ASSIGNMENT: Output the data verbatim, with nothing added or dropped.

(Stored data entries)
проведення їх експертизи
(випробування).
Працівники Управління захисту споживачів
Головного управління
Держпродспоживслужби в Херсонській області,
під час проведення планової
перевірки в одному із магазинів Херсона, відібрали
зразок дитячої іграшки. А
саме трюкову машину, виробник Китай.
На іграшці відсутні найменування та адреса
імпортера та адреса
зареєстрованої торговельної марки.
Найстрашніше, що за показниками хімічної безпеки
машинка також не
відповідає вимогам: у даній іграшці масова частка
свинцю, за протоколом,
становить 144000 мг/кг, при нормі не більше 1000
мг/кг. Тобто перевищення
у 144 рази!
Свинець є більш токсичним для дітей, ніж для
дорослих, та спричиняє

SOLUTION TO THIS EXERCISE:
проведення їх експертизи
(випробування).
Працівники Управління захисту споживачів
Головного управління
Держпродспоживслужби в Херсонській області,
під час проведення планової
перевірки в одному із магазинів Херсона, відібрали
зразок дитячої іграшки. А
саме трюкову машину, виробник Китай.
На іграшці відсутні найменування та адреса
імпортера та адреса
зареєстрованої торговельної марки.
Найстрашніше, що за показниками хімічної безпеки
машинка також не
відповідає вимогам: у даній іграшці масова частка
свинцю, за протоколом,
становить 144000 мг/кг, при нормі не більше 1000
мг/кг. Тобто перевищення
у 144 рази!
Свинець є більш токсичним для дітей, ніж для
дорослих, та спричиняє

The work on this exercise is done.